• **BACAAN TERSEDIA**

Hal tersebut disampaikan Rosan saat ditemui di Istana Merdeka, Jakarta, Rabu, 9 September 2026.
Kepada awak media, Rosan mengatakan, jajaran manajemen BRI dan BSI telah melakukan koordinasi guna mematangkan pelaksanaan program tersebut.
"Yak, memang sudah. BRI dan BSI memang sudah, dari manajemennya juga sudah koordinasi untuk apa, melakukan rencananya, agar pembukaan dari rekening di seluruh Indonesia melalui BRI dan untuk Aceh itu bisa dengan BSI, bisa terlaksana dengan secepatnya," ujar Rosan.
Adapun mengenai rencana pemberian dana awal sebesar Rp50 ribu dalam rekening tersebut, Rosan mengatakan pemerintah masih menyusun mekanisme pembiayaannya.
"Ya, mekanismenya lagi dirancang segera," kata Rosan.
Presiden Prabowo Subianto sebelumnya menginstruksikan agar seluruh masyarakat Indonesia memiliki rekening bank sebagai bagian dari upaya memperluas inklusi keuangan sekaligus memastikan akses masyarakat terhadap layanan perbankan semakin merata.
Menindaklanjuti arahan tersebut, Presiden meminta PT Bank Rakyat Indonesia (Persero) Tbk (BRI) dan Bank Syariah Indonesia (BSI) menyiapkan rekening yang dapat diakses oleh masyarakat secara luas.
"Tadi Bapak Presiden meminta agar penduduk Indonesia itu mempunyai rekening koran. Jadi tentu diminta untuk BRI dan juga Bank Syariah Indonesia itu mempersiapkan rekening untuk masyarakat," ujar Menko Perekonomian Airlangga Hartarto di Istana Merdeka, Senin lalu, 7 September 2026.

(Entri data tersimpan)
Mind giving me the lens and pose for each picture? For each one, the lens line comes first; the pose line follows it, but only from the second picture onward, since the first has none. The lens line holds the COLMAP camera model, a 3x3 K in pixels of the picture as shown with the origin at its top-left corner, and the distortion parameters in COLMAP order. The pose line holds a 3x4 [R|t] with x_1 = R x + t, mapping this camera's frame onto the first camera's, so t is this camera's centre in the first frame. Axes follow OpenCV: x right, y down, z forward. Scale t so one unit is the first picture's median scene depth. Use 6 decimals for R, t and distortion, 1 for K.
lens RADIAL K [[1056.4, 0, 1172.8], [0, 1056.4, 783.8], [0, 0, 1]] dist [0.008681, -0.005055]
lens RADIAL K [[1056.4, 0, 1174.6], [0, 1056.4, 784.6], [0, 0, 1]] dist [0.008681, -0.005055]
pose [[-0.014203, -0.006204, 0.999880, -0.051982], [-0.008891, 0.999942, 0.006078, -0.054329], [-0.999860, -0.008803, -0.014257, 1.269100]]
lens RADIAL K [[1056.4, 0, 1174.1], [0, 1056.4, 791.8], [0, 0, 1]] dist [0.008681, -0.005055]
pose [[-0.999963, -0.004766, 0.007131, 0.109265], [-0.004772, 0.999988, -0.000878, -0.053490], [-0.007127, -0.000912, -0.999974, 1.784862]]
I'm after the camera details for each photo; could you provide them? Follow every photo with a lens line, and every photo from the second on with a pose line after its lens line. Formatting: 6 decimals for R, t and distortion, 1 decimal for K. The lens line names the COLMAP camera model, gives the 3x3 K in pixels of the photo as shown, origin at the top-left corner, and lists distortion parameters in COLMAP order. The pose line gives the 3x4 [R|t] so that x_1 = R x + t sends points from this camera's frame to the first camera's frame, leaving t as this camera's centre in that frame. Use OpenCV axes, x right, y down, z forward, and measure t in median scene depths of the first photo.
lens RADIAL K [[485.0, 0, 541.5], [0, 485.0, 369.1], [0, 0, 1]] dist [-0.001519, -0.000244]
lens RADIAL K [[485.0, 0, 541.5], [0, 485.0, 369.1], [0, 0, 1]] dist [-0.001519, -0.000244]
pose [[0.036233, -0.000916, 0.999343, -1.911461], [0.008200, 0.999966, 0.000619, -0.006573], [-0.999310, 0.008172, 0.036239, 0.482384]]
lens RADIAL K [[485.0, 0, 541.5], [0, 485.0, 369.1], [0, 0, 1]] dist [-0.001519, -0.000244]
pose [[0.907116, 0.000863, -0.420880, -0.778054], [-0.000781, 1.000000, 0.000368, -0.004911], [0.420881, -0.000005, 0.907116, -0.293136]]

• **TUGAS KERJA 1**
Dalam bacaan tentang rekening bank untuk masyarakat, bank mana yang disebut untuk pembukaan rekening di Aceh?
• **TUGAS KERJA 2**
Salin dengan tepat bagian bacaan tentang rekening bank untuk masyarakat antara "Kepada awak media, Rosan" dan "menyusun mekanisme pembiayaannya.", termasuk kedua batasnya.
Gunakan bacaan ini saja sebagai sumber.

• **RUANG JAWABAN 1**
Bank Syariah Indonesia (BSI).

• **RUANG JAWABAN 2**
Kepada awak media, Rosan mengatakan, jajaran manajemen BRI dan BSI telah melakukan koordinasi guna mematangkan pelaksanaan program tersebut.
"Yak, memang sudah. BRI dan BSI memang sudah, dari manajemennya juga sudah koordinasi untuk apa, melakukan rencananya, agar pembukaan dari rekening di seluruh Indonesia melalui BRI dan untuk Aceh itu bisa dengan BSI, bisa terlaksana dengan secepatnya," ujar Rosan.
Adapun mengenai rencana pemberian dana awal sebesar Rp50 ribu dalam rekening tersebut, Rosan mengatakan pemerintah masih menyusun mekanisme pembiayaannya.